A new open-source project called Manim-Studio turns a plain-English prompt into a rendered math animation video in the visual style popularized by 3Blue1Brown. You type what you want to explain, and the tool writes the animation code, runs it, and hands back an MP4. It launched as a Show HN on June 14, 2026.
What Happened
Manim-Studio, built by the team behind InstaVM, was released as a free, MIT-licensed web app and code repository. The pitch is simple: describe a concept like "show how a Fourier series builds a square wave," and the system generates an animated explainer instead of making you hand-write scene code. A live demo accompanied the launch, and the full source is on GitHub for anyone to self-host.
Why It Matters
Animated math and concept videos are among the most time-consuming content a creator can produce.
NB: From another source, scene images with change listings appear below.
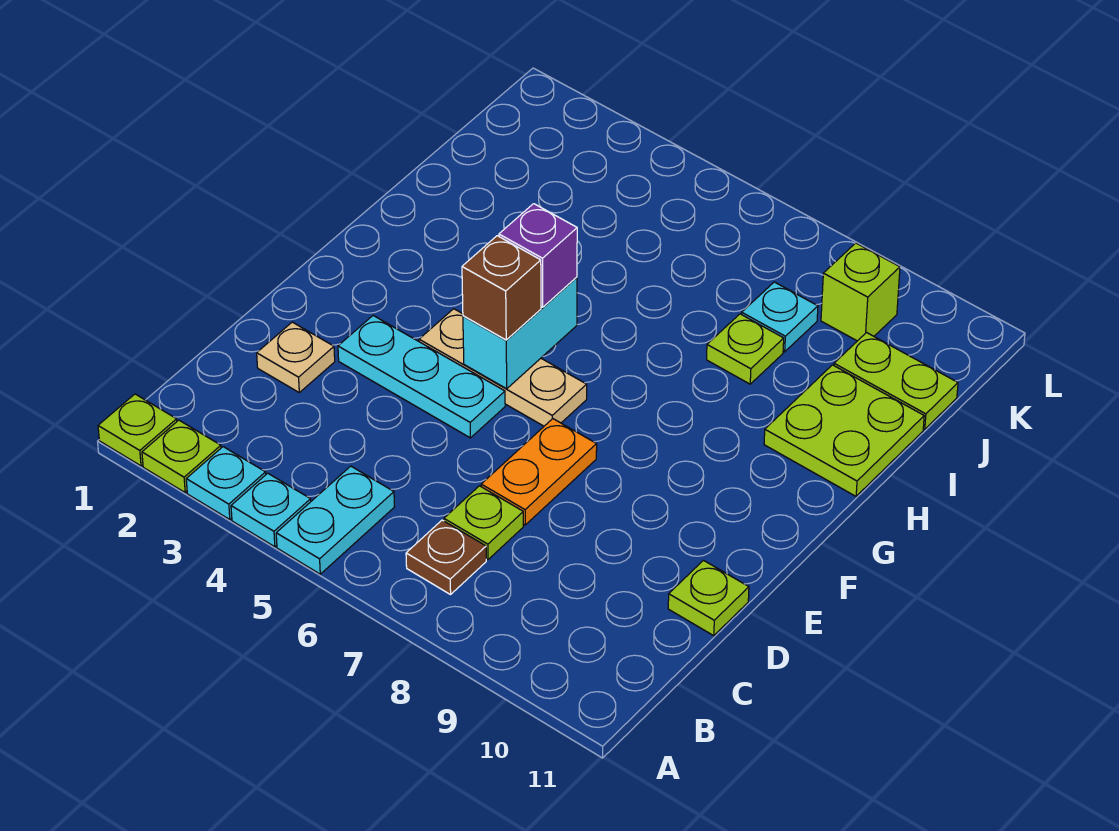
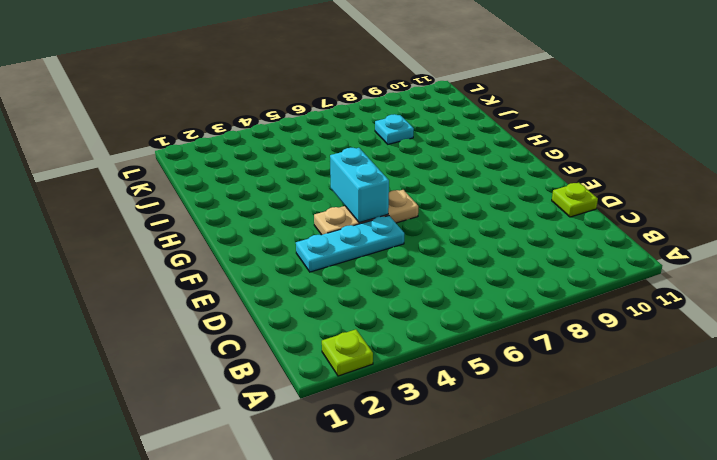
none -> lime 1x1 plate [98,394,177,466]
none -> cyan 1x1 plate [186,447,266,520]
none -> cyan 1x1 plate [231,473,311,547]

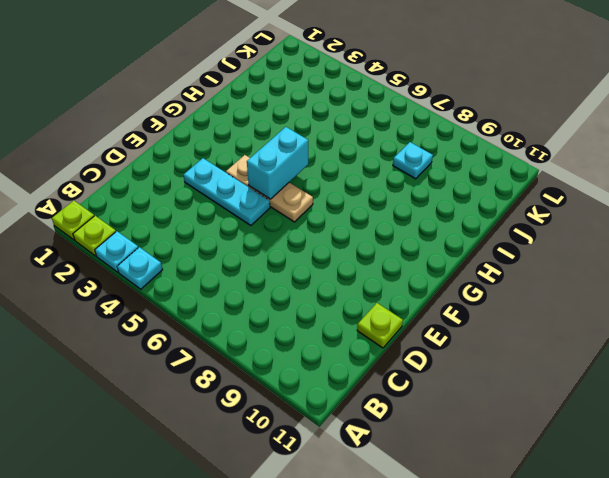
none -> cyan 1x2 plate [276,466,395,574]
none -> brown 1x1 plate [406,520,486,595]
none -> lime 1x1 plate [444,486,523,560]

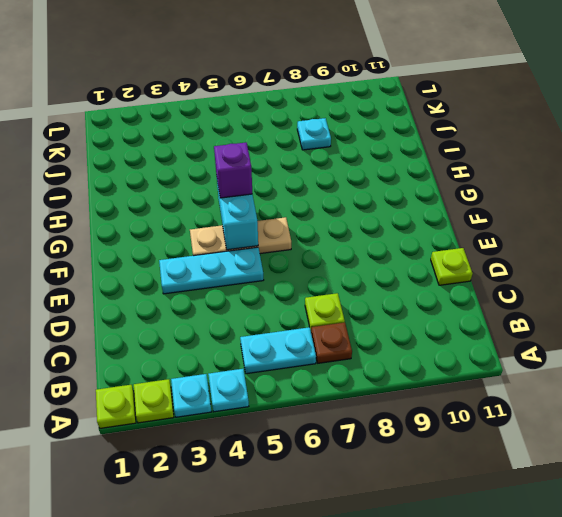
cyan 1x2 plate [240,327,316,374] -> cyan 1x2 plate turned to [276,466,395,574]
none -> tan 1x1 plate [257,322,335,392]
none -> orange 1x2 plate [481,419,597,525]
none -> lime 2x2 plate [764,365,924,496]

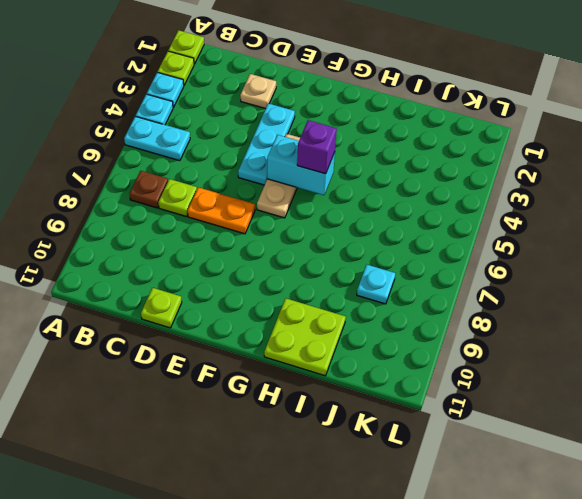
none -> lime 1x1 plate [707,314,784,384]
none -> lime 1x2 plate [834,333,958,429]
none -> lime 1x1 brick [821,243,900,341]

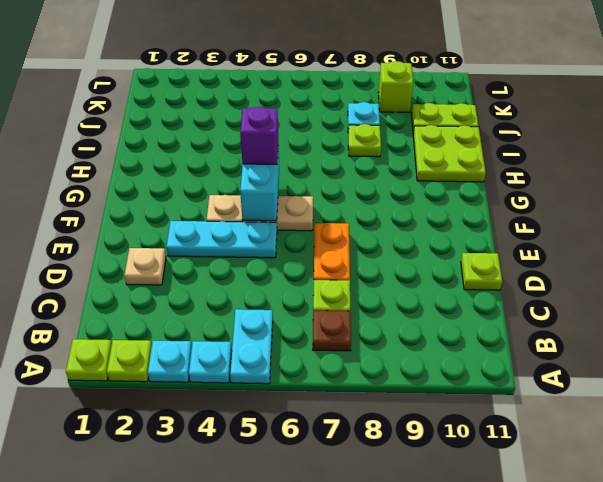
none -> brown 1x1 brick [462,236,541,340]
The underlying engine, Manim, is powerful but has a steep learning curve: you script every shape, transform, and timing cue in Python. Manim-Studio collapses that barrier by letting a language model write the scene for you, which means educators, YouTubers, and course builders can prototype an explainer in seconds rather than hours. For anyone making technical or educational content, that is a meaningful shift in how fast an idea becomes a finished clip.
Key Details
Under the hood, Manim-Studio sends your prompt to OpenAI's API, which generates Manim scene code. That code is then executed and rendered to video inside isolated virtual machines, using the open-source Manim Community library (version 0.20.1). The architecture uses a long-lived coordinator VM that spawns short-lived render machines with roughly 15-second cold starts, keeping each render sandboxed. The stack is FastAPI with a SQLite job store on the backend and a lightweight HTML, CSS, and JavaScript front end. Because rendering happens in disposable microVMs, generated code runs without touching your own machine.
What to Do Next
If you make educational or explainer content, try the live demo with a single concept you already teach and see how close the generated animation gets to what you would have built by hand. Expect to refine: AI-generated Manim code often needs a pass for pacing, color, and accuracy, so treat the output as a fast first draft rather than a final render. Developers who want full control can clone the repository and run it locally, swapping in their own API key and tuning the render settings. Either way, it is a low-risk way to test whether prompt-to-animation belongs in your production workflow.